By Martine G. Brousse
Patient Advocate, Certified Mediator
February 7, 2022
ALL WENT WELL UNTIL ...
Susan was very happy with the result of her recent ankle surgery. Everything had gone without a hitch, and the graft tissue had healed better than expected. The office had obtained an authorization ahead of time. Every claim except the facility’s had already been processed and paid.
Susan was about to schedule a date with her surgeon to operate on her other ankle when the bill came: $ 7,500.00 for the graft tissue. The insurance denial: “experimental”, a clear exclusion on her policy. Calls to the insurance confirmed that the authorization did not cover this specific brand and type of graft tissue, and that her liability was the total amount billed by the hospital.
Susan contacted me for help after her appeal to the insurance was denied. She could not understand: after all, her surgeon’s office had assured her the paperwork was in order.
RESEARCH AND UNCOVERINGS
1. A quick search through the FDA website confirmed that the manufacturer of the graft tissue was only in the process of applying for approval. The insurance was within its rights to deny payment. No appeal would be able to change that.
2. When I reviewed the authorization request by the office, it became clear that although the surgery was approved, the use of that specific graft tissue was never mentioned. The gal at the office confirmed “all knew this was not FDA-approved and therefore we did not bother requesting coverage”. The surgeon wanted to “try it out” and Susan would be the first patient.
However, Susan was never told in writing or verbally of the FDA status of the graft tissue, nor was she asked to sign the usual disclosure form. That form informs a patient that (1) the use of the graft tissue is not FDA-approved (2) full effectiveness, safety and side effects have not yet been established (3) no insurance will cover its cost and (4) the cost was $ 7,500.00.
This was an unforgivable error or oversight on the office part, which Susan took hard. “I never signed on to be a guinea pig” she told me, “and certainly not at my own expense!” The office could not provide a copy of the signed form. It was never given to her. Neither did the surgeon’s note mention the use of experimental tissue or notice given to the patient.

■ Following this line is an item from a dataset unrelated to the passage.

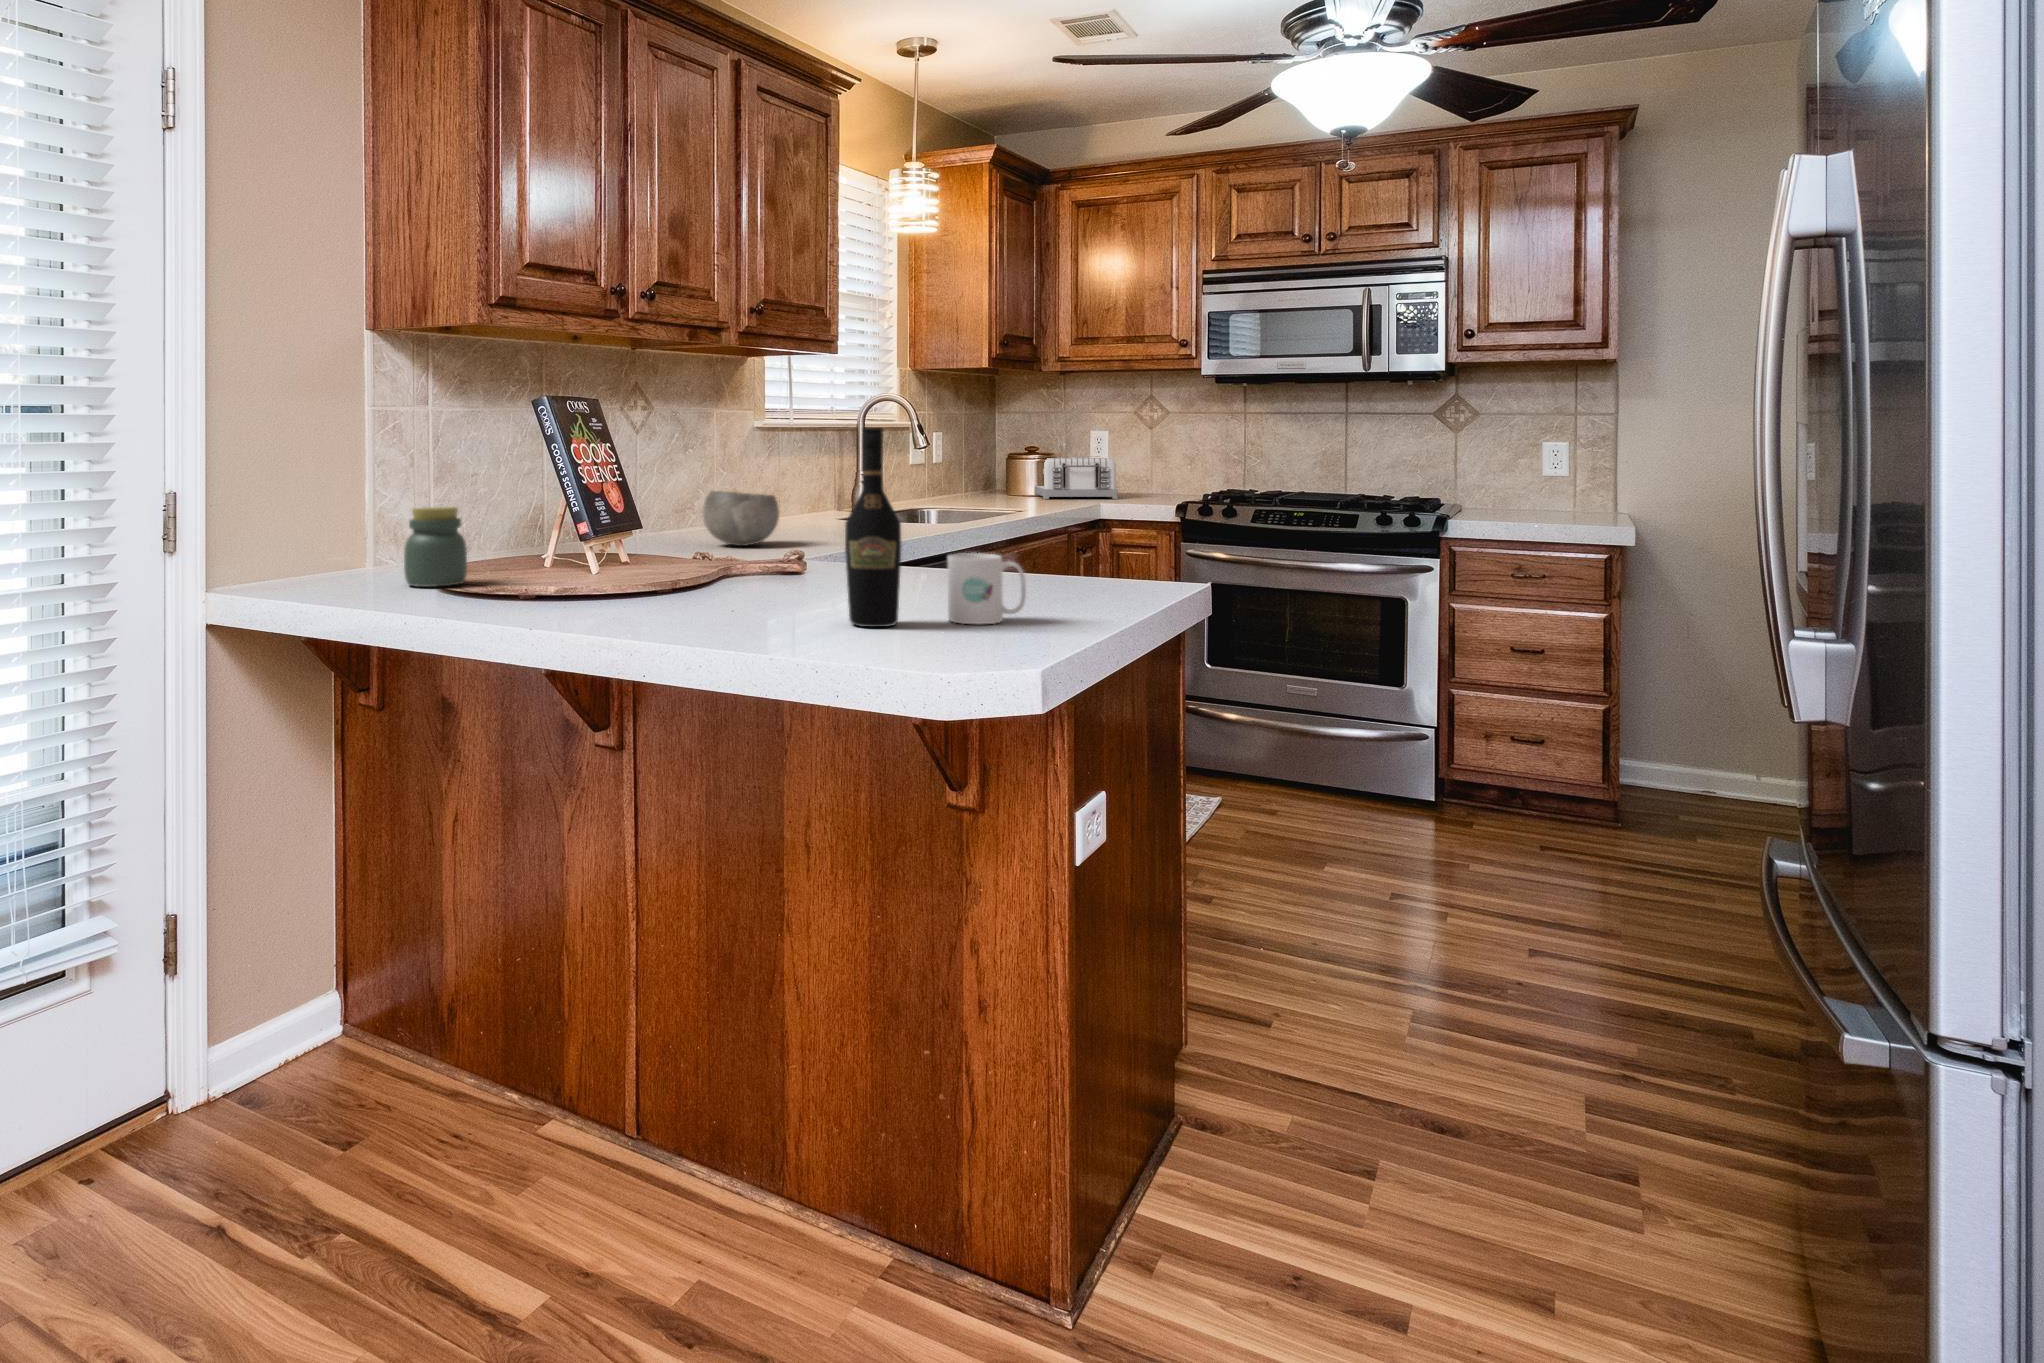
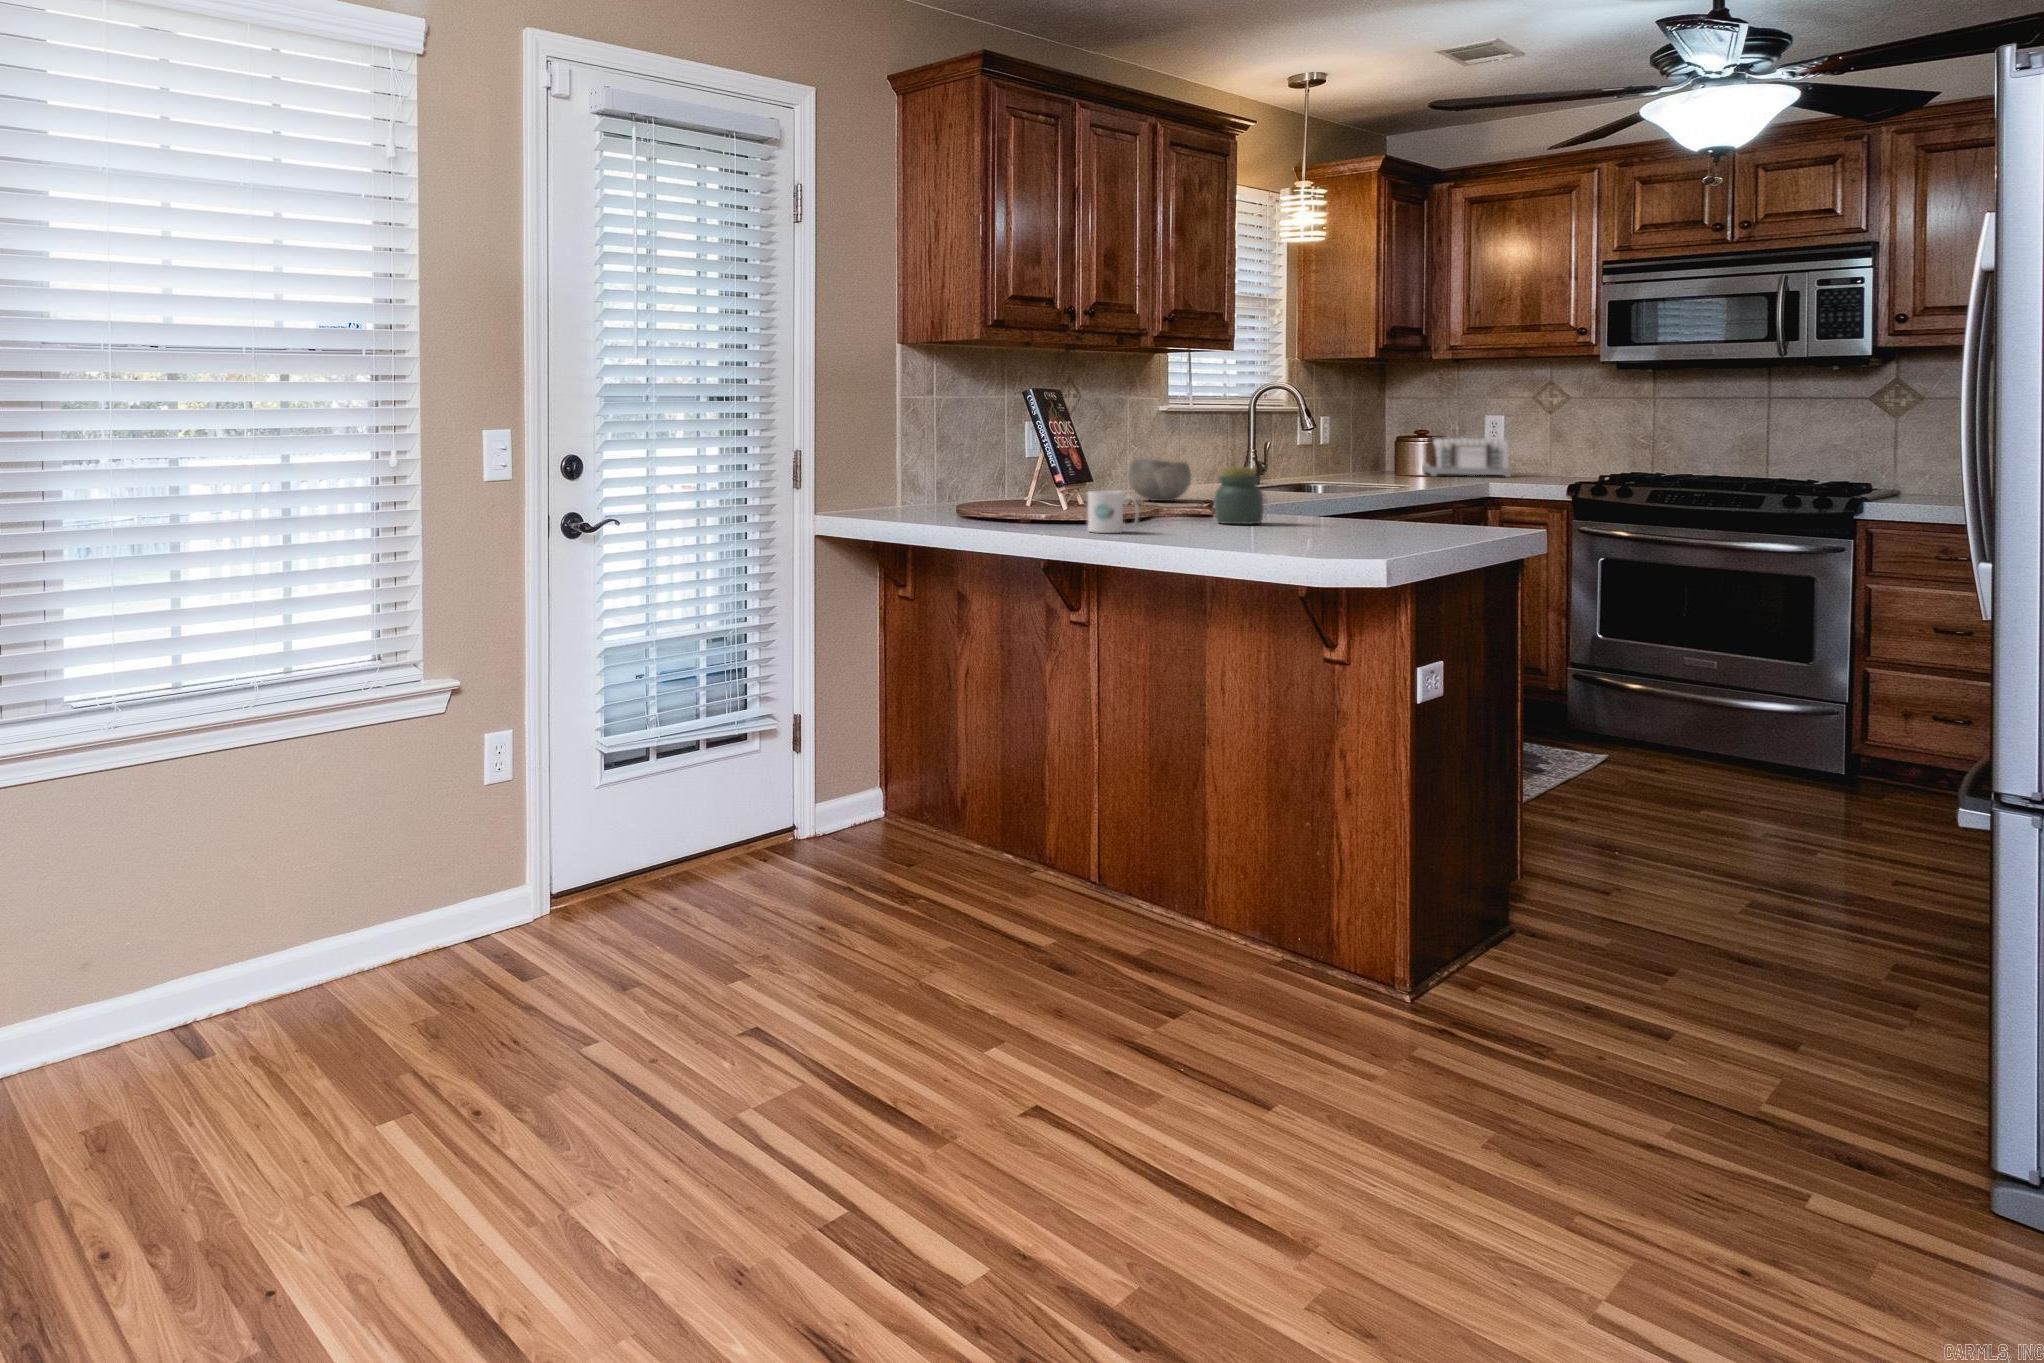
wine bottle: present [845,428,902,627] -> none [1271,412,1311,543]
jar: present [404,507,467,587] -> present [1214,467,1263,524]
mug: present [948,553,1026,624] -> present [1088,491,1139,533]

3. The hospital’s medical records revealed another unacceptable fact: three representatives from a medical supply wholesale firm had been allowed in the operating room to see how the graft tissue was being used. Susan, who was under general anesthesia, was never made aware of this until I uncovered a short sentence in a nursing report. The hospital should have asked Susan written permission for external, non-medical observers to be present in the operating room. “There is no way I would ever allow this” she told me. “The more people around me, especially without a medical license, the more at risk they put me!”
4. I contacted the wholesaler and the manufacturer to ask about this highly unusual occurrence. Both assured me that the surgeon had invited the representatives, and that either she or the hospital was required to ask permission from the patient. The surgeon never mentioned the presence of these observers in her op report.
Once I had the previously unknown facts in hand, I applied the right pressure and offered the right carrots to offer a resolution that would wipe out Susan’s bill.
1. By calling the surgeon and her staff on their lack of integrity, their failure to notify Susan about the non-approved use of the graft tissue and the presence of three strangers while she was under, and their misleading Susan in believing the insurance authorization covered all costs, I was able to get them to talk the hospital administration into accepting an alternative form of payment.
2. By calling the wholesaler on its failure to confirm that Susan had, in writing, been informed of the presence of its representatives, and on allowing non-medical personal to enter an operating room, I was able to have them agree to act as “go between” and facilitate the alternative form of payment I had procured.
3. By offering that Susan write a letter of testimony and of appreciation to add to their application to the FDA, I was able to get the manufacturer to agree to donate the same amount of tissue to the wholesaler as had been used on her.
4. The wholesaler then forwarded it to the hospital, as a “donation”.
5. The hospital accepted the donated tissue, and credited Susan with $7,500.00.
Although no money changed hands, as every party had something to lose once Susan found out the truths about the product and the practices which were never disclosed to her. All were eager to see the matter settled without legal action.
Within a few days, Susan received a $ 0.00 balance statement from the hospital.
After some pondering, she decided to trust the surgeon and the graft tissue and scheduled a second surgery. This time we made arrangements ahead of time, and the product donated by the manufacturer was applied toward Susan’s second bill ahead of time.
The last I heard from Susan, she had quickly returned to a full and active life, with two perfectly repaired and healthy ankles.
Martine Brousse is a Patient Advocate and Certified Mediator located in CA and the founder of AdvimedPro, which she started after 20 years as a billing manager for physicians.